**TASK PROMPT**
Pull every line containing "ILAsm" from the data.

___ EXERCISE MATERIAL ___

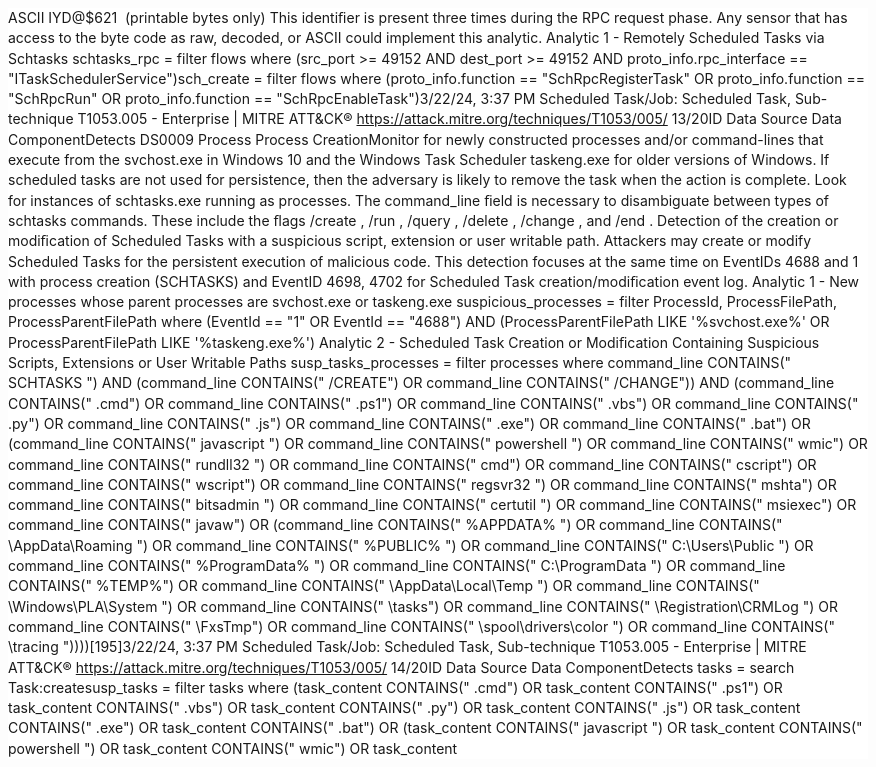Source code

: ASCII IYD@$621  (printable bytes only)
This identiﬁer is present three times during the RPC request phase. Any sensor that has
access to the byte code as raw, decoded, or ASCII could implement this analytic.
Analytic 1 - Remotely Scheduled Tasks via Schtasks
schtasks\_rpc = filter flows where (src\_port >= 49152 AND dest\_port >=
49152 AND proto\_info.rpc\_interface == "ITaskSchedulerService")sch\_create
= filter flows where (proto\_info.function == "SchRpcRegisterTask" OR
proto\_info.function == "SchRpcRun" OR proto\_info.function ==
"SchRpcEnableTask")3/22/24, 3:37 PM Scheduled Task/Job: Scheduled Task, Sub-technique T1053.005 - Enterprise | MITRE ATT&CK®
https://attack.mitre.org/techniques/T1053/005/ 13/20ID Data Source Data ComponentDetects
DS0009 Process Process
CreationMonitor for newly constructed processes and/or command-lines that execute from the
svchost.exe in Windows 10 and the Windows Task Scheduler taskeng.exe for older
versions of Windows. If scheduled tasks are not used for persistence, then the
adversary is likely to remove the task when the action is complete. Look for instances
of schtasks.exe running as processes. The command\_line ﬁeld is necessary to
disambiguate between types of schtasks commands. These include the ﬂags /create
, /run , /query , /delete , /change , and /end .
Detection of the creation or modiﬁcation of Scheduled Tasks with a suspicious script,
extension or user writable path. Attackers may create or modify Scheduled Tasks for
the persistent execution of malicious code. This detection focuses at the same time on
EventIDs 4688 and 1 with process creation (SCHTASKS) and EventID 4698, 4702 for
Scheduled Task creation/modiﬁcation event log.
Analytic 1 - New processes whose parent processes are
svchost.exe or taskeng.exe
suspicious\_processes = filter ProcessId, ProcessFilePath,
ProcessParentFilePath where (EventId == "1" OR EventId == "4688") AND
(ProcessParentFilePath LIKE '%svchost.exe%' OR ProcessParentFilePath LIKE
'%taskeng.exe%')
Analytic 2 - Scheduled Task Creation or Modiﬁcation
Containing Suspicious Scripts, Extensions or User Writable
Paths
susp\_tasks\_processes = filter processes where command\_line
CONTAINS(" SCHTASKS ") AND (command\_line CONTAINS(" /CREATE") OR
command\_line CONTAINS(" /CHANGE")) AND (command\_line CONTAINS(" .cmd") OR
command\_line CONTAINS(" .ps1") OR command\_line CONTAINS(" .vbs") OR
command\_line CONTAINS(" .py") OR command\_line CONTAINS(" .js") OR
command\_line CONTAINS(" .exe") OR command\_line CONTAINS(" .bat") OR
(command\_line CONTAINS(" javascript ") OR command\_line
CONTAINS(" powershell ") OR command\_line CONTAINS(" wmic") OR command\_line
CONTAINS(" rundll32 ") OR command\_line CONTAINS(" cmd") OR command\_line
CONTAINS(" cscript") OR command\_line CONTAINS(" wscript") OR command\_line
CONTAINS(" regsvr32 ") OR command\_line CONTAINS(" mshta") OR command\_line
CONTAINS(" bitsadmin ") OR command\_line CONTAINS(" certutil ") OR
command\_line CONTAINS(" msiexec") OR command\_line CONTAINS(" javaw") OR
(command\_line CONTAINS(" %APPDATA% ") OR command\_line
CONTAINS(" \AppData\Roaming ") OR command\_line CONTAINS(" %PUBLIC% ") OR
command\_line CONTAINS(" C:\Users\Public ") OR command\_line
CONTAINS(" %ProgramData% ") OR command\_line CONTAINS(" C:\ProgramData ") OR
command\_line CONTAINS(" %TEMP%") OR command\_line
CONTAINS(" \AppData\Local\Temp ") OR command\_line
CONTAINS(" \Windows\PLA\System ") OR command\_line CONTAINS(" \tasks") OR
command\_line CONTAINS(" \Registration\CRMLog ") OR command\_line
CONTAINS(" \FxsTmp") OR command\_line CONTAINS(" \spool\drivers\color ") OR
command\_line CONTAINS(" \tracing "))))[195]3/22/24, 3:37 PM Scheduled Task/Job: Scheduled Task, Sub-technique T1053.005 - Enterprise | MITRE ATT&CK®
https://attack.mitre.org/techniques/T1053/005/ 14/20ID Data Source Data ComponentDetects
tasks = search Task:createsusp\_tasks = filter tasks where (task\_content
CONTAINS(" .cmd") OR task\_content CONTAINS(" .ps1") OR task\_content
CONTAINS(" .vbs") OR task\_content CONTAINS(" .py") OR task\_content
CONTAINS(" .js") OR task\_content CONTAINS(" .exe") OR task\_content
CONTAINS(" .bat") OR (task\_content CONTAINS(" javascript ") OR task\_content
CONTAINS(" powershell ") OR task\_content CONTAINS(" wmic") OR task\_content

___
___ EXERCISE MATERIAL ___

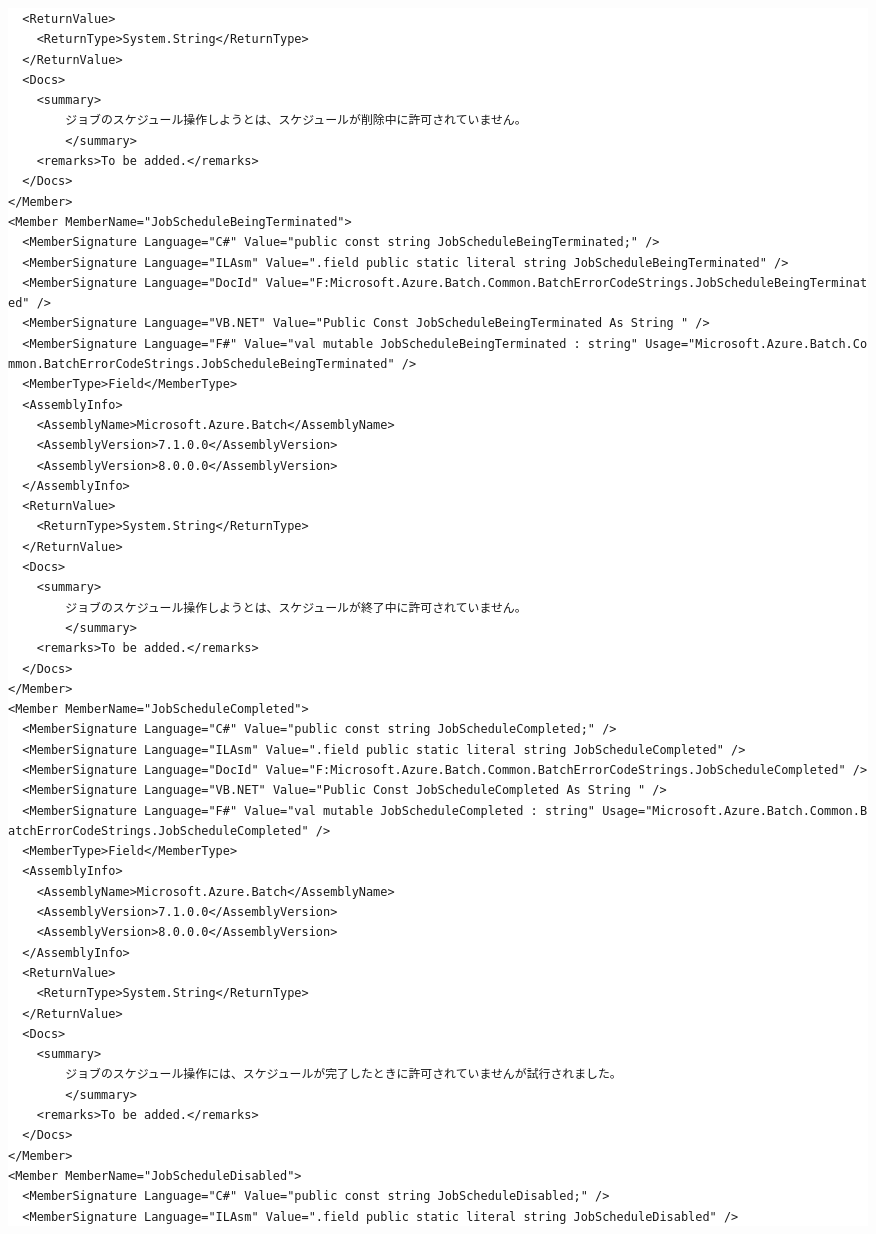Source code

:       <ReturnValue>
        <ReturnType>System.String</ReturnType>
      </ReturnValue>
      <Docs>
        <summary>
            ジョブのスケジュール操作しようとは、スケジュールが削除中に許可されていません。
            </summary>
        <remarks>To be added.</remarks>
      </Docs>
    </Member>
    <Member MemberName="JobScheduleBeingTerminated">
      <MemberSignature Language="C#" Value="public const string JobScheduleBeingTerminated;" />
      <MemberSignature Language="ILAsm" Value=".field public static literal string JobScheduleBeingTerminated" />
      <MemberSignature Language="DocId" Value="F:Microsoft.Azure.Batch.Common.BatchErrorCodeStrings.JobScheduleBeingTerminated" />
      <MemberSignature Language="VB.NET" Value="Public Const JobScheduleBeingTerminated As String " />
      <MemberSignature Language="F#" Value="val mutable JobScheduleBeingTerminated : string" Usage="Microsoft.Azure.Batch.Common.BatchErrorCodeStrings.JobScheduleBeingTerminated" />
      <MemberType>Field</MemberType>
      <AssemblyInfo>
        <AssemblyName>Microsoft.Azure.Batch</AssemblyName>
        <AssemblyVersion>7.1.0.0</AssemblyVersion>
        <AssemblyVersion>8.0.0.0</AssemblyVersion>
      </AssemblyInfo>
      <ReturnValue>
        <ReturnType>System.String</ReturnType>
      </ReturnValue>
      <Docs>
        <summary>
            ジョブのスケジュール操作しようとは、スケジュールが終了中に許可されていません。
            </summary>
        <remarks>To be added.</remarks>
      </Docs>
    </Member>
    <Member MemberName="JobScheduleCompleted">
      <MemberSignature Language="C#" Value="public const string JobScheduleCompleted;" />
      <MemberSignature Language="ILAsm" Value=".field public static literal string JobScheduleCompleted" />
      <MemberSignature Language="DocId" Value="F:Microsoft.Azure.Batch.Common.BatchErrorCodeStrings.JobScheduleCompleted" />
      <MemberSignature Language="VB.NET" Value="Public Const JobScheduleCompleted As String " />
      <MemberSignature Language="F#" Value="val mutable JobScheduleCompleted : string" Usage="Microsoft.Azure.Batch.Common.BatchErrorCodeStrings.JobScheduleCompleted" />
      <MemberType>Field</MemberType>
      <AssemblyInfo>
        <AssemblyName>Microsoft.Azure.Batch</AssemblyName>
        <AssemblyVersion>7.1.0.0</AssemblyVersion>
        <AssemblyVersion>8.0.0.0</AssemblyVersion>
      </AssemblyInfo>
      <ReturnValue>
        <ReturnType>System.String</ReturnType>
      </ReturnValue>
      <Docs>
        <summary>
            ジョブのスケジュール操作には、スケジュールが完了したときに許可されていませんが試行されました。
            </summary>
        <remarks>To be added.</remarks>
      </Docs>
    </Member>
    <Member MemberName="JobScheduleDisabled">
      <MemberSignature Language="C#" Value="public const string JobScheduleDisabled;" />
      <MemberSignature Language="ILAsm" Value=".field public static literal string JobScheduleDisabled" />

___

**RESPONSE AREA**
      <MemberSignature Language="ILAsm" Value=".field public static literal string JobScheduleBeingTerminated" />
      <MemberSignature Language="ILAsm" Value=".field public static literal string JobScheduleCompleted" />
      <MemberSignature Language="ILAsm" Value=".field public static literal string JobScheduleDisabled" />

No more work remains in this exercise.